■ EXTRACTED DATA:
******************************
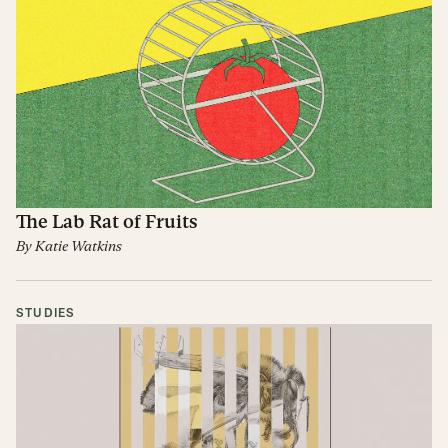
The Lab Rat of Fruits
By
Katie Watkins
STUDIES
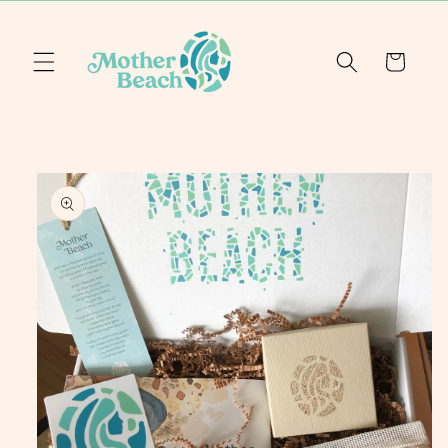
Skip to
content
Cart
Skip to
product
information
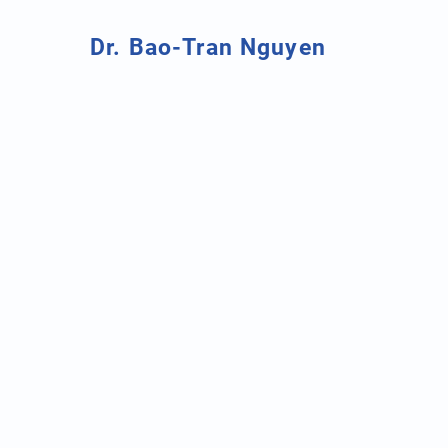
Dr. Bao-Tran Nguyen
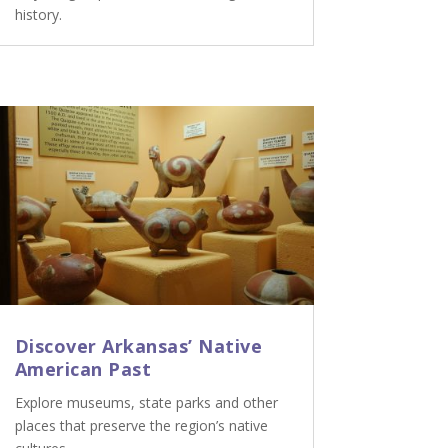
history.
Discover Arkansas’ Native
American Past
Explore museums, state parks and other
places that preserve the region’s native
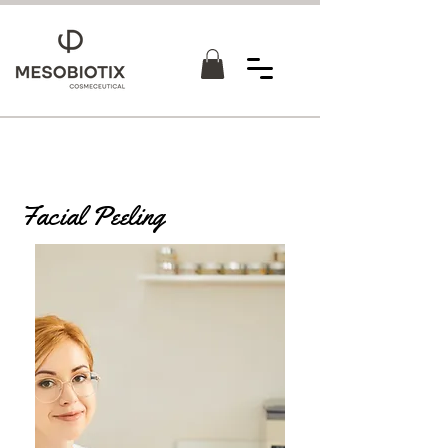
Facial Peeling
******************************
■ INSTRUCTION:
Your answer should set down the listing verbatim and leave out its images.

■ PROBLEM SOLUTION:
The Lab Rat of Fruits
By
Katie Watkins
STUDIES
Skip to
content
Cart
Skip to
product
information
Dr. Bao-Tran Nguyen
history.
Discover Arkansas’ Native
American Past
Explore museums, state parks and other
places that preserve the region’s native
Facial Peeling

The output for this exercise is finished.